YOUR INSTRUCTIONS: Would you give the number of lines below in which the string "print" appears? Nothing else is needed.

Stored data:
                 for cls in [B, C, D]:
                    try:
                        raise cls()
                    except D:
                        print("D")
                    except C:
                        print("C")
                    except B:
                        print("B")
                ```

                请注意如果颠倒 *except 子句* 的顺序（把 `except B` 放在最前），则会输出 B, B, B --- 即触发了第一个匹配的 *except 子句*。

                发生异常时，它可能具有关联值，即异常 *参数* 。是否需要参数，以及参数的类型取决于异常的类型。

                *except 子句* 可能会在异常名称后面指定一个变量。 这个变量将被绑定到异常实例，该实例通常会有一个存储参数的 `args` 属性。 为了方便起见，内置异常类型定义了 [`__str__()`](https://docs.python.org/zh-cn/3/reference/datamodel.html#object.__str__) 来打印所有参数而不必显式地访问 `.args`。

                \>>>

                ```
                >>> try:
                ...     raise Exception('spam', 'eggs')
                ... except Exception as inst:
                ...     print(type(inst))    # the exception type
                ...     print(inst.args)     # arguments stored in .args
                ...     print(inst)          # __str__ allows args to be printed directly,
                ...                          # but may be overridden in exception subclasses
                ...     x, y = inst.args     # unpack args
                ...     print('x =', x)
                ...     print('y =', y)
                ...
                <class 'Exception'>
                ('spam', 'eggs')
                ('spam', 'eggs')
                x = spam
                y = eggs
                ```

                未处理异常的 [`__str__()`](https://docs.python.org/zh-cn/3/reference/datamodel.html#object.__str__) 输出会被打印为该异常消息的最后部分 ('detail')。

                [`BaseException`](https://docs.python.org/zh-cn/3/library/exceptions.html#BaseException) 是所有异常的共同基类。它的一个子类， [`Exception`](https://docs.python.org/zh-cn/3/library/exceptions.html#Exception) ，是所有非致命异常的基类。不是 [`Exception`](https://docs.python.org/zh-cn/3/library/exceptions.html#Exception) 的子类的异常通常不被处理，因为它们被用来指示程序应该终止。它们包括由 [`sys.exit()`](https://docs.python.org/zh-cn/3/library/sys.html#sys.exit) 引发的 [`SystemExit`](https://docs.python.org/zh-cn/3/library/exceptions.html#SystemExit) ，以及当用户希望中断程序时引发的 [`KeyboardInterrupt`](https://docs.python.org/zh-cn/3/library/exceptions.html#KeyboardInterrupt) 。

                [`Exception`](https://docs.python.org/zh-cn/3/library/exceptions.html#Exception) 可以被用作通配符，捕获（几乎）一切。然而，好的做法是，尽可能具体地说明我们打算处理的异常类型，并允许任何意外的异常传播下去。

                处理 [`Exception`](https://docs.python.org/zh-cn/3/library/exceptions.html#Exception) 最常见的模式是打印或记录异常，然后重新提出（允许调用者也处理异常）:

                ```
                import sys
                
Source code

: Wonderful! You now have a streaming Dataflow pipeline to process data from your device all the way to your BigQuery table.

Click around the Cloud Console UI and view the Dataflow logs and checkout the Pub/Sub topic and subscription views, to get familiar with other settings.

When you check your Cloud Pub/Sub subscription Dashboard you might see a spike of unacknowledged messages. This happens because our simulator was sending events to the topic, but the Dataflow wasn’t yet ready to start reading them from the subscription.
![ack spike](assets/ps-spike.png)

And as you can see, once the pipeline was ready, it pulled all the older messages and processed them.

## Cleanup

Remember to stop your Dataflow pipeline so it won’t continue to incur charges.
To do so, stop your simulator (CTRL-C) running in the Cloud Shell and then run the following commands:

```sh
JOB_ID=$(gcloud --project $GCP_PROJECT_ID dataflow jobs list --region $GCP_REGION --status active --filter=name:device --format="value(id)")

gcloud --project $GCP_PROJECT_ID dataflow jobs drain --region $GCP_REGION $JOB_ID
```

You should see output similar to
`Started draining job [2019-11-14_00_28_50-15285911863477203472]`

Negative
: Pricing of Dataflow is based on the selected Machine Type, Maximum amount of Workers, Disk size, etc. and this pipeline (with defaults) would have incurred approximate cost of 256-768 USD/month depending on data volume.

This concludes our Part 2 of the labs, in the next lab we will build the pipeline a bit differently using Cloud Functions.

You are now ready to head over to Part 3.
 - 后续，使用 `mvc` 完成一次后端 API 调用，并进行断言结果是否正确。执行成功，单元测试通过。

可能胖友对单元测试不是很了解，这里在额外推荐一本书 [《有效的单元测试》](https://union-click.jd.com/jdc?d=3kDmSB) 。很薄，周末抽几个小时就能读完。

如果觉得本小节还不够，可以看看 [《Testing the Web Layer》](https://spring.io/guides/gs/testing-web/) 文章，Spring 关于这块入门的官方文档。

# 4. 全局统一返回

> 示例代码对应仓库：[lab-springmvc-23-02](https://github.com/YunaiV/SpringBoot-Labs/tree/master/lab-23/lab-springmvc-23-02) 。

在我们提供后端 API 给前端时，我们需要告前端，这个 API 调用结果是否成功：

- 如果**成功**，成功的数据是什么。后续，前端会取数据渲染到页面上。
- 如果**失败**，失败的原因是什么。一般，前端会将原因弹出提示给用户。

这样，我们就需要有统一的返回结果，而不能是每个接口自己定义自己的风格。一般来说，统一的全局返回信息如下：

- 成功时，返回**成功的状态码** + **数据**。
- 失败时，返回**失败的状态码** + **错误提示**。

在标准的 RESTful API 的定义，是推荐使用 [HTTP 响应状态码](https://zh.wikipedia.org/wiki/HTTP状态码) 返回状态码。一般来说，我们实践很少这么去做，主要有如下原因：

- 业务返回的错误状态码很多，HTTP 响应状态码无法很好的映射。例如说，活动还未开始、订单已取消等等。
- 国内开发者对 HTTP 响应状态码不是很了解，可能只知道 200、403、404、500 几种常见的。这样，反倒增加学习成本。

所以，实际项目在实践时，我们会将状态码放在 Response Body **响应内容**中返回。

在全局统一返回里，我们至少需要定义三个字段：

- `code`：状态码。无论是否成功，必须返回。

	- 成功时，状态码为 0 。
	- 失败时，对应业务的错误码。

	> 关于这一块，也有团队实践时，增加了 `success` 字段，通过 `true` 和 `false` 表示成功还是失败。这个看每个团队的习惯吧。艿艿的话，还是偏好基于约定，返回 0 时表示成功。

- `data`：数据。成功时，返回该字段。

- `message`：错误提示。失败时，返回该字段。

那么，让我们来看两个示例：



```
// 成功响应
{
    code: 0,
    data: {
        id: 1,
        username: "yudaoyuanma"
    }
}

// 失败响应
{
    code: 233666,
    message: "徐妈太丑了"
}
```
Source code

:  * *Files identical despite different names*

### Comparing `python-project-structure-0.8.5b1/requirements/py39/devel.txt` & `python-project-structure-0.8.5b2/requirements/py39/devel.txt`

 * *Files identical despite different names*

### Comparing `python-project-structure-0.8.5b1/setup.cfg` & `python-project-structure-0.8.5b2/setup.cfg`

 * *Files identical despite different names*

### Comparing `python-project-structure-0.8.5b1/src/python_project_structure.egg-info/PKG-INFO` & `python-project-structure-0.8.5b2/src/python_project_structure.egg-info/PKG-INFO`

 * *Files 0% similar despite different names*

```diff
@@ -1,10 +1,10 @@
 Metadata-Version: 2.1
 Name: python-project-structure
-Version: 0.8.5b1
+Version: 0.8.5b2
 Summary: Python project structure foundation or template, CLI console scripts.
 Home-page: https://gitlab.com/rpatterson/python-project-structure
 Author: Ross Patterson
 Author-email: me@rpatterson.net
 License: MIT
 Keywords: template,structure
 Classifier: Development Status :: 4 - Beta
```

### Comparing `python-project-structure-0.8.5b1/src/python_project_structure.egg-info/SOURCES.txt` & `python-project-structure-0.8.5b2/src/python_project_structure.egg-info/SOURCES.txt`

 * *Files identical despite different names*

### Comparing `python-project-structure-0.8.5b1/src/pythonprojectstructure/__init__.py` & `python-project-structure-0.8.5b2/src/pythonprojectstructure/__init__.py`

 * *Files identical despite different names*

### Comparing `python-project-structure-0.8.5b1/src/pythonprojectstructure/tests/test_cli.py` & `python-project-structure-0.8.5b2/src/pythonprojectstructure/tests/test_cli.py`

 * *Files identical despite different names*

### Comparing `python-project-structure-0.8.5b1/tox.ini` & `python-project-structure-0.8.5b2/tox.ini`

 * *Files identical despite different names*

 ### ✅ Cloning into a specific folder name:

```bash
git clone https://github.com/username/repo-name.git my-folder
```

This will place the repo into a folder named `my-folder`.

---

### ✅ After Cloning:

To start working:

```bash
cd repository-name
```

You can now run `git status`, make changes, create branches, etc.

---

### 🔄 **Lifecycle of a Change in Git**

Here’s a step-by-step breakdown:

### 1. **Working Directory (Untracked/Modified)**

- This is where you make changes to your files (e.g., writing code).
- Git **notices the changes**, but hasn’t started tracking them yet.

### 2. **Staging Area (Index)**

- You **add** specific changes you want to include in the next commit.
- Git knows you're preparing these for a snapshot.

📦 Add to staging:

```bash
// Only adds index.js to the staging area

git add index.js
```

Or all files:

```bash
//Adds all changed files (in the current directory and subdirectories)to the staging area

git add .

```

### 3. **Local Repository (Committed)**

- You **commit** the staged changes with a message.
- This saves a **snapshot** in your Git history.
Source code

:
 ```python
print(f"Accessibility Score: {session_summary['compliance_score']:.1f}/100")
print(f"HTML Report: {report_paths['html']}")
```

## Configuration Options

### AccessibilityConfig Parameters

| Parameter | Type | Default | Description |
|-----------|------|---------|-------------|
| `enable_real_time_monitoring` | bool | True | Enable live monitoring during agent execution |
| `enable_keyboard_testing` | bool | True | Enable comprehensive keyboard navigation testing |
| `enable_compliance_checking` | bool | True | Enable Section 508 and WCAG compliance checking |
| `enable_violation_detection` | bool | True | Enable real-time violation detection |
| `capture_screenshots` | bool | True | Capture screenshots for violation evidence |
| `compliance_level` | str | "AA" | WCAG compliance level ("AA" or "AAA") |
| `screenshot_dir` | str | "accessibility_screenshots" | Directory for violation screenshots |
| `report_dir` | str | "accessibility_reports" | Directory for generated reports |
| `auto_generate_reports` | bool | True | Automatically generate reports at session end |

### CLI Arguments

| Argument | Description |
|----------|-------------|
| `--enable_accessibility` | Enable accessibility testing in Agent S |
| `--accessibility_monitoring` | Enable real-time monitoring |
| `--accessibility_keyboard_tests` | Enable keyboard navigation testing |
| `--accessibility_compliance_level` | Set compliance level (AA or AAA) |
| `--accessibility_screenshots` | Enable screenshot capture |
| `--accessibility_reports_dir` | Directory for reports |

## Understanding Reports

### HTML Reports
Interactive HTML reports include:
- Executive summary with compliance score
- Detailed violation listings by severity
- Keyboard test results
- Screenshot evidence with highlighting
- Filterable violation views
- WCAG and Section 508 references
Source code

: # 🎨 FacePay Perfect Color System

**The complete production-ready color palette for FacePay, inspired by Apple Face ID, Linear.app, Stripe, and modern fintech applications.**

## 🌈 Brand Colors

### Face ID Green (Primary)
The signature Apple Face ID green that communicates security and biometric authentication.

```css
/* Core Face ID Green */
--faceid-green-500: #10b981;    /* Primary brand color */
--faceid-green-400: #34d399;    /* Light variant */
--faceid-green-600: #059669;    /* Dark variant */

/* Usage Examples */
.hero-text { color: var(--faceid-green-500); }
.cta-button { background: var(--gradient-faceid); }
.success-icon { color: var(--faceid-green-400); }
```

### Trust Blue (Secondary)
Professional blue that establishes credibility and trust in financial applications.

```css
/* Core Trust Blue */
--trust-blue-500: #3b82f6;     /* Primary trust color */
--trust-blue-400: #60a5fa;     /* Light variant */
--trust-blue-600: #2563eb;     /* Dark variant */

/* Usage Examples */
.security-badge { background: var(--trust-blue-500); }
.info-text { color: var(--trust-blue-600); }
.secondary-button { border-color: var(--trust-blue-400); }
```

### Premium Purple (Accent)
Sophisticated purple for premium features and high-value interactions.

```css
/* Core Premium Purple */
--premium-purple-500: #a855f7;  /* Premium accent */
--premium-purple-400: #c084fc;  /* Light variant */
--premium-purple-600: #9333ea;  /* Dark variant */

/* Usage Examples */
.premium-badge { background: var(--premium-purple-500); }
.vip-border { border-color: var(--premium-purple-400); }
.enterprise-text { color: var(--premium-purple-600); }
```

TASK SOLUTION: 10